■ Problem to solve ■
Go through the entries below and copy every line that holds the word "must".
--- Materials provided Enclosed Below ---
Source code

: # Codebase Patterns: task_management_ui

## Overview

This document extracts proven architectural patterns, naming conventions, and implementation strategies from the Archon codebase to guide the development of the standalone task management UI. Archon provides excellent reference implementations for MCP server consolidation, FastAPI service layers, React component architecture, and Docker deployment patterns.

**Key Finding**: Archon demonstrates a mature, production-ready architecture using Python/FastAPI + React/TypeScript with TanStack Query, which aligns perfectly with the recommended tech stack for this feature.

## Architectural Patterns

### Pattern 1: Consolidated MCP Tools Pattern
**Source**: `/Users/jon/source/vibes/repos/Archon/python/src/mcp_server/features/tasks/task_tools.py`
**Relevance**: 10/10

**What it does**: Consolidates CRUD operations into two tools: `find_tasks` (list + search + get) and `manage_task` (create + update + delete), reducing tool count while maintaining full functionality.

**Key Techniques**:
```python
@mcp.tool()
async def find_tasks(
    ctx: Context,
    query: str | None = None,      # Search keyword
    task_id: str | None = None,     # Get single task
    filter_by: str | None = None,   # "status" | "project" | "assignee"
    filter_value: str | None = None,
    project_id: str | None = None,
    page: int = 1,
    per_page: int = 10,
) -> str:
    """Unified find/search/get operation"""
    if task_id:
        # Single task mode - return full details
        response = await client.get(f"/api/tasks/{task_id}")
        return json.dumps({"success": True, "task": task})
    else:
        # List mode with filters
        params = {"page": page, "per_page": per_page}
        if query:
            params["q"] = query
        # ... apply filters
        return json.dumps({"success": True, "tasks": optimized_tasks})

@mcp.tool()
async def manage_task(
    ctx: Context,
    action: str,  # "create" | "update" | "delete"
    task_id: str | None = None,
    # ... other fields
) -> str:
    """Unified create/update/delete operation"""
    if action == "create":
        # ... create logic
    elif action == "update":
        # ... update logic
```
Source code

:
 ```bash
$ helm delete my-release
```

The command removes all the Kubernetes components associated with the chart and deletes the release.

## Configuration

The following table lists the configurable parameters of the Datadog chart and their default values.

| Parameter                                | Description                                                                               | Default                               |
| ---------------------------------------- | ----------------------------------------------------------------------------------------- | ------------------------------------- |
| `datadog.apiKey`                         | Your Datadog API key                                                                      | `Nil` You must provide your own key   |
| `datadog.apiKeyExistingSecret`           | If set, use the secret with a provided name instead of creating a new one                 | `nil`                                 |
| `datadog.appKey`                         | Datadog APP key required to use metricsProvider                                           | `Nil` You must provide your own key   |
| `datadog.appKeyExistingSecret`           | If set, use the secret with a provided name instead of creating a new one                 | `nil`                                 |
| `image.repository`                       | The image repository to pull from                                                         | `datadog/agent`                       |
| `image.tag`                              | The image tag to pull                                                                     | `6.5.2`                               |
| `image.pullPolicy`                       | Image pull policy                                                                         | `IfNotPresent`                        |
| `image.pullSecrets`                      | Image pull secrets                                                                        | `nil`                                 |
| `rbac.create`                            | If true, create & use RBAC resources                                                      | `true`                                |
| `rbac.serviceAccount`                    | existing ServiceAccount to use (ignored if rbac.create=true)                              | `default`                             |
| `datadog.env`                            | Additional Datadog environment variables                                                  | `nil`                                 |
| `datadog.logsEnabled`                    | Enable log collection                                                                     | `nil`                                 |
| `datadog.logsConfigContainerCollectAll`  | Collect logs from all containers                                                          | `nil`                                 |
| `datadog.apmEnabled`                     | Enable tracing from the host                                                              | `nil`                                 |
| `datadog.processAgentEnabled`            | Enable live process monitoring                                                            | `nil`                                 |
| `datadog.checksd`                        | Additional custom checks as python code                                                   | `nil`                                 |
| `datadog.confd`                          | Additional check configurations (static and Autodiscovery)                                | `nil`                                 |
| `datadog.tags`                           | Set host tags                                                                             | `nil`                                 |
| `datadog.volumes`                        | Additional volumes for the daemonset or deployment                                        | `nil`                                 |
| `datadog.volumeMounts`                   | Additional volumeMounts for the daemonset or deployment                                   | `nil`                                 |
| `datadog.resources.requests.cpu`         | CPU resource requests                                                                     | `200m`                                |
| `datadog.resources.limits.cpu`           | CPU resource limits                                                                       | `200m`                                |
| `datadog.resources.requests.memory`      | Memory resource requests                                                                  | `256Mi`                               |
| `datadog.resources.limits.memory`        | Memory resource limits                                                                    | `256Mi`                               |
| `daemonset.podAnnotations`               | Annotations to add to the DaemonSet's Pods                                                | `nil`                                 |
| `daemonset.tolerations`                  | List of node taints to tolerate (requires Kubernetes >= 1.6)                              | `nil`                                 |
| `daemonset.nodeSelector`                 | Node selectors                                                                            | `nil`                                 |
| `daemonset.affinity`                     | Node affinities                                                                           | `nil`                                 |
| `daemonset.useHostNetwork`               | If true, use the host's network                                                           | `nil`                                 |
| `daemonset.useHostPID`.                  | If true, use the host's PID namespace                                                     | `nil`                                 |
--- End of Enclosed Materials provided ---
■ Response to this exercise ■
| `datadog.apiKey`                         | Your Datadog API key                                                                      | `Nil` You must provide your own key   |
| `datadog.appKey`                         | Datadog APP key required to use metricsProvider                                           | `Nil` You must provide your own key   |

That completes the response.